Chicago’s political terrain had finally begun to shift dangerously under Daley’s feet in mid-2006, when a grassroots movement spearheaded by a coalition of labor unions and community organizations managed to convince the city council to disregard the mayor’s wishes and pass by a decisive vote of 35–14 a “big box living wage ordinance.” The ordinance required large, profitable retailers with stores larger than 90,000 square feet to pay a wage of $10 per hour plus $3 in benefits to their employees—significantly above the $6.50 per hour minimum wage in the state of Illinois. Daley opposed the measure by arguing that it would steer big retailers like Wal-Mart and Target out of the city and into the suburbs, thus hurting low-income black communities badly in need of jobs and low-cost food retailers. He had used similar reasoning to oppose a living wage ordinance in the mid-1990s but then reversed direction in 1998 when he and his supporters on the city council saw the opportunity to exchange this minimum wage increase, which excluded employees of nonprofit organizations and contractors with fewer than twenty-five employees, for a significant hike in their own salaries. But this time there was no quid pro quo on the table and Daley dug his heels in, even going so far as to attack the largely white leadership of the Chicago Federation of Labor for racism. But the call for economic justice on behalf of the lowest-paid workers in the city carried the day; Daley’s reverse race-baiting tactics were no match for the grassroots organizing activities of the Association of Community Organizations for Reform Now (ACORN) and Local 880 of the Service Employees International Union (SEIU), which had been mobilizing workers behind living wage ordinances since the mid-1990s. And even though Daley had won the battle by using the first and only veto of his mayoral career and then twisting the arms of enough aldermen to prevent an override, the marginalized began to seem much less marginal.

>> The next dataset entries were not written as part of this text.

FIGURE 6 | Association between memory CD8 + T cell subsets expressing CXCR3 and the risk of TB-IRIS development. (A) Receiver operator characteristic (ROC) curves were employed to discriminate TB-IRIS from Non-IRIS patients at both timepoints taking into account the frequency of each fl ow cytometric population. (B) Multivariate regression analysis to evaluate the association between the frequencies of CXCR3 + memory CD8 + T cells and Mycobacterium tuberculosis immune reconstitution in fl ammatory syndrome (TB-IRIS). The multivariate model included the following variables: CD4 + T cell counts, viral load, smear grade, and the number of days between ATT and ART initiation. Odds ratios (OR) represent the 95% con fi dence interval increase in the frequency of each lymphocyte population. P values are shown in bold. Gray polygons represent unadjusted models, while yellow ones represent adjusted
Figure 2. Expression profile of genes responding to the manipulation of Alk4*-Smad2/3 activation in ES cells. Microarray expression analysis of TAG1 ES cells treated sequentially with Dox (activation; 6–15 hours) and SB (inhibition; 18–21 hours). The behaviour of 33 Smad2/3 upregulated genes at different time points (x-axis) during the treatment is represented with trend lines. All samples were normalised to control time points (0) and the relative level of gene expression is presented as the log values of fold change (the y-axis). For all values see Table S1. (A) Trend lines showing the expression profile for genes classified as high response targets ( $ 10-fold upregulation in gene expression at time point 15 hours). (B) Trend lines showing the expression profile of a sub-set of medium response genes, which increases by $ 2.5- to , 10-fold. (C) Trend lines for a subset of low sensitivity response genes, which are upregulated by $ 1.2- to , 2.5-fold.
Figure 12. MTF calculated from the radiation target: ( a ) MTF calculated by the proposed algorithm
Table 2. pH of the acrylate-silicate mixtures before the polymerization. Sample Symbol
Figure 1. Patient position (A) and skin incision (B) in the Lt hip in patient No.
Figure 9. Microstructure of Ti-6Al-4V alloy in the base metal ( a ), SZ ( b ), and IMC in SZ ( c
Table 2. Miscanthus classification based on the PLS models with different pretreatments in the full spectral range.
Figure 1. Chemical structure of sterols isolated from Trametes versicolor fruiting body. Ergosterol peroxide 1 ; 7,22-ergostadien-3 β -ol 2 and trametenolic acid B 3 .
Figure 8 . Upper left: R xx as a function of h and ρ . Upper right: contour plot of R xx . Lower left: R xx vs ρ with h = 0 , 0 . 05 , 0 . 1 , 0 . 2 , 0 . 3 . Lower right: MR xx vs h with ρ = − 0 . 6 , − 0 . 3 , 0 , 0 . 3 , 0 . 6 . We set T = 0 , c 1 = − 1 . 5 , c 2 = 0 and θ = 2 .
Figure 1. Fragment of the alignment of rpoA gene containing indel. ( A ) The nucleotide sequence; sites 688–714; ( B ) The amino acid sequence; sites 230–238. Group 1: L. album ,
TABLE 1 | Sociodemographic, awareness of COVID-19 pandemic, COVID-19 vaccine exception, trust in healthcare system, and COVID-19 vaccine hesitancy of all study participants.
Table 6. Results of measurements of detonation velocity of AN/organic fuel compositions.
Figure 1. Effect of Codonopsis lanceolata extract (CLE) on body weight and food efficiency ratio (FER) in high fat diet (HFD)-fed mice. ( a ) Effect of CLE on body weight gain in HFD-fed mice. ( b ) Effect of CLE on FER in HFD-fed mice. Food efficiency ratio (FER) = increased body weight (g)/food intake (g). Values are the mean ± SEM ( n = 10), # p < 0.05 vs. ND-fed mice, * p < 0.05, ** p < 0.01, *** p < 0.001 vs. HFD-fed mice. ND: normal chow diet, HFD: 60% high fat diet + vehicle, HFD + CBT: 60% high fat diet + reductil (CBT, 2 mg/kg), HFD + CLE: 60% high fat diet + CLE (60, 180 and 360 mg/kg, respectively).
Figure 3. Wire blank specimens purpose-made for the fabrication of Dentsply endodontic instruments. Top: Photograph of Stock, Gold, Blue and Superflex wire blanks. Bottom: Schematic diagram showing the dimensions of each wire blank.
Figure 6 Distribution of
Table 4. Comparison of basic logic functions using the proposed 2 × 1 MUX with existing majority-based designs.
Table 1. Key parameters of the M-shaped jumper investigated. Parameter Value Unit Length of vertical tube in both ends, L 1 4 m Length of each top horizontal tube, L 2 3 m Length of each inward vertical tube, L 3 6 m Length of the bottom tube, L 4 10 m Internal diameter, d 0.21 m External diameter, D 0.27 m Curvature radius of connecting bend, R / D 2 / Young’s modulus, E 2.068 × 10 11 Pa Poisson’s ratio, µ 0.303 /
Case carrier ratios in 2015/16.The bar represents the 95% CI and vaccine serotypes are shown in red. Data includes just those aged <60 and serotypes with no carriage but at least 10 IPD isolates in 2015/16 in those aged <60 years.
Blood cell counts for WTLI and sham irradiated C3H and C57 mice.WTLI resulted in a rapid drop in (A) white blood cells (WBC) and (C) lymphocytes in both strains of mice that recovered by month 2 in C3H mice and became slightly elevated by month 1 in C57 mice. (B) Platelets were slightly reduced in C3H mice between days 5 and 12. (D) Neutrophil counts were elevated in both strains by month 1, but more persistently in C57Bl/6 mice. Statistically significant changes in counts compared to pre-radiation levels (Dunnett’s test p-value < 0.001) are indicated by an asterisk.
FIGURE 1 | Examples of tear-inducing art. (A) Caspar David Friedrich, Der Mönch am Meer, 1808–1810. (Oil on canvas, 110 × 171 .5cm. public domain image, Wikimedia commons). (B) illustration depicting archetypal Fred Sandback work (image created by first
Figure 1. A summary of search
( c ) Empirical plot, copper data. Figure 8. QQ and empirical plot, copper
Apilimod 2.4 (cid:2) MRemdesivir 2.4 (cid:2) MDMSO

In 2007, for the first time in the Chicago Federation of Labor’s modern history, the organization did not endorse an incumbent Chicago mayor in the municipal elections, instead spending some $3 million to challenge Mayor Daley’s allies on the c
ity council. Labor had been one of Daley’s bread-and-butter constituencies, and even if the Building Trades Council would never leave his side, some of the major unions were leading a populist revolt against Daley’s global agenda. Around the time the mayor was pondering another run in 2011, the Teamsters were incensed about Daley’s use of nonunion truck drivers; the leadership of the Chicago Teachers Union, which had been recently taken over by the militant Caucus of Rank and File Educators (CORE), began stepping up its fight against privatized charter schools; and the American Federation of State, County and Municipal Employees (AFSCME) was challenging Daley’s plans to lay off thousands of city workers. And everyone was asking the same question: why not tap into the billions of dollars stashed away in the city’s TIF funds?